■ To do ■
1. Using the passage on online poker, explain why the day called Black Friday was so hard for the industry to get through. Answer in one to three sentences.
2. Answer these questions from the passage on online poker.
(a) How often does the mainstream report on poker these days?
(b) What position does Eric Hollreiser hold?
(c) On what date did Black Friday take place?
3. Write out the passage on online poker from "Few valleys have" to "facing potential imprisonment.".

■ Source passage ■
These days, the mainstream has apparently grown immune to the dizzying sums and reports significantly less frequently on poker, even though the game's paydays regularly eclipse the largest prizes in most major sports. Yet the plateau poker has come to occupy is still spectacularly lofty, even after the high-profile scandals and complications with international legislation over the past few years.

"If you look at any popular activity, it's going to have peaks and valleys," said Eric Hollreiser, the head of corporate communications at PokerStars, which is the largest "real money" poker site in the world. "But online poker is tremendously popular. Our success over the past 10 years has shown that."

Few valleys have proved as difficult for an industry to traverse as the one carved on April 15, 2011. On a day now commonly referred to by poker players as Black Friday, the FBI suddenly closed three of the major online poker sites to US customers and issued indictments against their founders on various charges, including bank fraud. In one fell swoop, the sites had between 30 and 100 per cent of their markets wiped out and left their founders facing potential imprisonment.

■ Record set ■

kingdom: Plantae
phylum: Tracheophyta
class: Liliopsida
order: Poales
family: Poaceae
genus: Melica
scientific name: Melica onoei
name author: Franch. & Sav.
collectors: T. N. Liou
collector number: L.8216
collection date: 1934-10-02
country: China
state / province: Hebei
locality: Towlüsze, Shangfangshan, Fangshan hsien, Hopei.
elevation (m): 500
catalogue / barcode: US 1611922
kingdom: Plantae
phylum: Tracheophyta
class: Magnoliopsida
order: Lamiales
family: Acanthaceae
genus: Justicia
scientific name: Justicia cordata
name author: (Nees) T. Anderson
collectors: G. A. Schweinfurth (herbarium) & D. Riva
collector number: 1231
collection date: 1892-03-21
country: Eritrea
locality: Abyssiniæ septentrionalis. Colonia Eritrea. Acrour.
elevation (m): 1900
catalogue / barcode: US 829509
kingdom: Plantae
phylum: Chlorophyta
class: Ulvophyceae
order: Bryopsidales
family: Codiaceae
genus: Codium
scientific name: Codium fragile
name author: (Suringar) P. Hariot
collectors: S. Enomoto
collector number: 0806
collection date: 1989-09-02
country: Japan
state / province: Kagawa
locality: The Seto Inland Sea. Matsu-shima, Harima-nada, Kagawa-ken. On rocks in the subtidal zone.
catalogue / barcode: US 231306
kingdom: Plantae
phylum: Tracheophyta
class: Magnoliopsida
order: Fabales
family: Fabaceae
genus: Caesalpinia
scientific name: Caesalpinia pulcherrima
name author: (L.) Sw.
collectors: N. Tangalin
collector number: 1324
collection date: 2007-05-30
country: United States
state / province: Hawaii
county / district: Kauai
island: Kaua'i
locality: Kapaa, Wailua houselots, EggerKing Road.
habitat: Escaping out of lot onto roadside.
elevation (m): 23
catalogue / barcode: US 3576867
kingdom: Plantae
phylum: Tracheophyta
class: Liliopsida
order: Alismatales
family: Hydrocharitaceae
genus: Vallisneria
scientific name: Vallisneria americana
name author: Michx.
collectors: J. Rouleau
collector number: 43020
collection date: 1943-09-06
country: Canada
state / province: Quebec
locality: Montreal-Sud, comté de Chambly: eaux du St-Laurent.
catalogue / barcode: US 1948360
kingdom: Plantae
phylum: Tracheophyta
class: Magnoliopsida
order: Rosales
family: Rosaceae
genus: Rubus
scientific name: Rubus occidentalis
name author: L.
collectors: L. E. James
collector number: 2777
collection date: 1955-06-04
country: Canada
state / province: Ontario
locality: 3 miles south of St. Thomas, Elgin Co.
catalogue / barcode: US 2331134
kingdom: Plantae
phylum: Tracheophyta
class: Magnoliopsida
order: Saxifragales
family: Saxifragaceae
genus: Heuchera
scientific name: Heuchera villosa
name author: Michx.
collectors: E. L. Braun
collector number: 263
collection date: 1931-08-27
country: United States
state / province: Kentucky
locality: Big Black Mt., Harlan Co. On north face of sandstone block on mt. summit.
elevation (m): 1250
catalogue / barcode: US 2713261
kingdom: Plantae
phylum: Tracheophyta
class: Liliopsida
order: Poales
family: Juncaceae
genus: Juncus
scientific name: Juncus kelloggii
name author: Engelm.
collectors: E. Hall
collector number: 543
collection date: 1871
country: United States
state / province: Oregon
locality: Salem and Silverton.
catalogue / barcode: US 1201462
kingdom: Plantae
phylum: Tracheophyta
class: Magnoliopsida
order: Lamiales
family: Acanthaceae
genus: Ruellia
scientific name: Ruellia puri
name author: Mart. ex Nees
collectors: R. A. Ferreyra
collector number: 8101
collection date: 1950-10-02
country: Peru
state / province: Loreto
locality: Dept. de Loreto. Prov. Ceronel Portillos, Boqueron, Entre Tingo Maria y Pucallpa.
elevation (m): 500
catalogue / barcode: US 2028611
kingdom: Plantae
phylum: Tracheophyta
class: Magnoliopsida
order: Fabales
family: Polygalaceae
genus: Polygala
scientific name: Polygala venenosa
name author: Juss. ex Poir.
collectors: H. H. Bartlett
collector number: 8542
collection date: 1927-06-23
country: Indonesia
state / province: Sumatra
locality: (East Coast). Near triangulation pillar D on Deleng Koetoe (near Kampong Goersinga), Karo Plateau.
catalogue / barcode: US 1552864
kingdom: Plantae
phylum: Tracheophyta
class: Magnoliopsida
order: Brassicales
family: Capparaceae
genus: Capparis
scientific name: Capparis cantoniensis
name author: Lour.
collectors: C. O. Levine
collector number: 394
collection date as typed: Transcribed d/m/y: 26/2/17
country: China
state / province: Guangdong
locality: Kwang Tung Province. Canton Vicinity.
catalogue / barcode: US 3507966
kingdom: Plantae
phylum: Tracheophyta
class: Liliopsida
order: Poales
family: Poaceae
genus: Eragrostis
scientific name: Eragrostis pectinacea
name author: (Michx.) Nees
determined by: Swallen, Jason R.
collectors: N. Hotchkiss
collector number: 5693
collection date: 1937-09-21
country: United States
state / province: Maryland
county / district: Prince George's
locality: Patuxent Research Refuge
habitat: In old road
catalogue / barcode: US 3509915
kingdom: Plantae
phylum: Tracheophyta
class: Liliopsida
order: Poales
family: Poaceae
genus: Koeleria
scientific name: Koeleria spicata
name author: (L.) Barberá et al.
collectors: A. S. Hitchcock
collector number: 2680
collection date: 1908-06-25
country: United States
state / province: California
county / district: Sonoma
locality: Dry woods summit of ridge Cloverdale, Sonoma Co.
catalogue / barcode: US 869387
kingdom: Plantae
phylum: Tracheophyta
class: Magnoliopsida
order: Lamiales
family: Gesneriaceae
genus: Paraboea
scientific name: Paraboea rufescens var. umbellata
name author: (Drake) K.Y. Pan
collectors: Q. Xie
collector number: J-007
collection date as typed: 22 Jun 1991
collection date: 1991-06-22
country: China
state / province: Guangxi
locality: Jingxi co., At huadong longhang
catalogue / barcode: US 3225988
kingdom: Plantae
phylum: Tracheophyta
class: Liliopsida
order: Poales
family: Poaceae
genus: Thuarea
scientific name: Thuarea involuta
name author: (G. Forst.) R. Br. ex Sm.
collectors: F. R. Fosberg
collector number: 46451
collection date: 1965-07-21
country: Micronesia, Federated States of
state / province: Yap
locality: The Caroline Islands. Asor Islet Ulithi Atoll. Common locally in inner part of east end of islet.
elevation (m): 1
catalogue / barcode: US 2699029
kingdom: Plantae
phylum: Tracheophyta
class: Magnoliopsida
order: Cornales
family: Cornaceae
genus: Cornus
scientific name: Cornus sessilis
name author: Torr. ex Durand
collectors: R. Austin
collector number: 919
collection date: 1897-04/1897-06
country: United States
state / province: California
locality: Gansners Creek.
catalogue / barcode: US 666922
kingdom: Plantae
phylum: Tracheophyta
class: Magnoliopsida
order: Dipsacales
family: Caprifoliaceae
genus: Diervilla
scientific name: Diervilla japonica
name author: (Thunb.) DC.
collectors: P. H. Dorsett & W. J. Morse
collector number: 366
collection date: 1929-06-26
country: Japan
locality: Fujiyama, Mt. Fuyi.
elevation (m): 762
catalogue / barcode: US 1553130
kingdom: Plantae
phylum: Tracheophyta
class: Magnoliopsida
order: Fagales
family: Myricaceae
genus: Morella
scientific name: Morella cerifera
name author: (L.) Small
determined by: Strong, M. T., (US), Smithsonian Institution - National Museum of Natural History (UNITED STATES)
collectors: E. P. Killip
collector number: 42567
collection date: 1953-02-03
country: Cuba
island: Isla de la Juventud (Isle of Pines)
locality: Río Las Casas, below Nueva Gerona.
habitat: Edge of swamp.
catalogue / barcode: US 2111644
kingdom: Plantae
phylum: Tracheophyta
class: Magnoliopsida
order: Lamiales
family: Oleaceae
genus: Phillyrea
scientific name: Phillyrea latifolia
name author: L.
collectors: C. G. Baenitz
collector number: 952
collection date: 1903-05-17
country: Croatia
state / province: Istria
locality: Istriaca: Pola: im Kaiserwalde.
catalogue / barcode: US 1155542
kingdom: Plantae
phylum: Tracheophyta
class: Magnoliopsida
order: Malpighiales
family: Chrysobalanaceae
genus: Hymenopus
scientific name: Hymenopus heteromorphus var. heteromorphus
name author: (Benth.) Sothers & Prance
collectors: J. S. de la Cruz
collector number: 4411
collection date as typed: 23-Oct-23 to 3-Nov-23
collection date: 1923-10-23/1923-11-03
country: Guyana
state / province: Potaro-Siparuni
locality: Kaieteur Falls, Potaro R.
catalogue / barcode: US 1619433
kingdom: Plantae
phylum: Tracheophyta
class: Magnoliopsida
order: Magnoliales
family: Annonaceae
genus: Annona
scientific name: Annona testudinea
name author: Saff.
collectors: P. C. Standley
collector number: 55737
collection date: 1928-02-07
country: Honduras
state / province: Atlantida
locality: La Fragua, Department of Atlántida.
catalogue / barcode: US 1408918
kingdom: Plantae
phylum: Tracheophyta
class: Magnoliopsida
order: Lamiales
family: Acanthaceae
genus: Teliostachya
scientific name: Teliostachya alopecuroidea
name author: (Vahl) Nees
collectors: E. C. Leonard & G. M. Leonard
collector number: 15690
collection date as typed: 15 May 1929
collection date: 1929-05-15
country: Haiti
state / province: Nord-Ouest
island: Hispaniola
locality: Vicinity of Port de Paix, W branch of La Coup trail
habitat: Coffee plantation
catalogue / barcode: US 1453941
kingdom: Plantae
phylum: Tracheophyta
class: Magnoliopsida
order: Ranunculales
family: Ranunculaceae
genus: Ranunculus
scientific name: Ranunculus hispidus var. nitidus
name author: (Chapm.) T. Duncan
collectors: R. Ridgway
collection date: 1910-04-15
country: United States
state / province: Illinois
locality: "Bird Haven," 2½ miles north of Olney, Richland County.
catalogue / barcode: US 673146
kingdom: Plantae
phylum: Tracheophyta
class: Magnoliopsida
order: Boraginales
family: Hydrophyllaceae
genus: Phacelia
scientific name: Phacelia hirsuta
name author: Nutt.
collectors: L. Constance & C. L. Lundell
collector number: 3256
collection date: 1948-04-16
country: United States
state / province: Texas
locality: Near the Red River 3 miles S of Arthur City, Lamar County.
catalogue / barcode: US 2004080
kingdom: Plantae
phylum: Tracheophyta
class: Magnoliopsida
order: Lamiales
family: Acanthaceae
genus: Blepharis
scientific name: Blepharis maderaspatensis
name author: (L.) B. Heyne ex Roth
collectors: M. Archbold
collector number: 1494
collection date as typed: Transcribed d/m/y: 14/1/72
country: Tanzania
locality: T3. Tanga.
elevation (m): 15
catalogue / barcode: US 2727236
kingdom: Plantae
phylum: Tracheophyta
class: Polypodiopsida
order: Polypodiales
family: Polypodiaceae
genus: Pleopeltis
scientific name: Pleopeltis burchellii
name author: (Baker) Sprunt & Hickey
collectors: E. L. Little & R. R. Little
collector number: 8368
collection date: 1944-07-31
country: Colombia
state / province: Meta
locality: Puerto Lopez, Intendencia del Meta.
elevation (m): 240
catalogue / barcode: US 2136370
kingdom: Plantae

■ Expected outputs ■
1. On April 15, 2011, the FBI suddenly closed three of the major online poker sites to US customers and indicted their founders on charges including bank fraud. At once, the sites lost between 30 and 100 per cent of their markets, and their founders faced possible imprisonment.

2.
(a) Significantly less frequently than before.
(b) He is the head of corporate communications at PokerStars.
(c) April 15, 2011.

3.
Few valleys have proved as difficult for an industry to traverse as the one carved on April 15, 2011. On a day now commonly referred to by poker players as Black Friday, the FBI suddenly closed three of the major online poker sites to US customers and issued indictments against their founders on various charges, including bank fraud. In one fell swoop, the sites had between 30 and 100 per cent of their markets wiped out and left their founders facing potential imprisonment.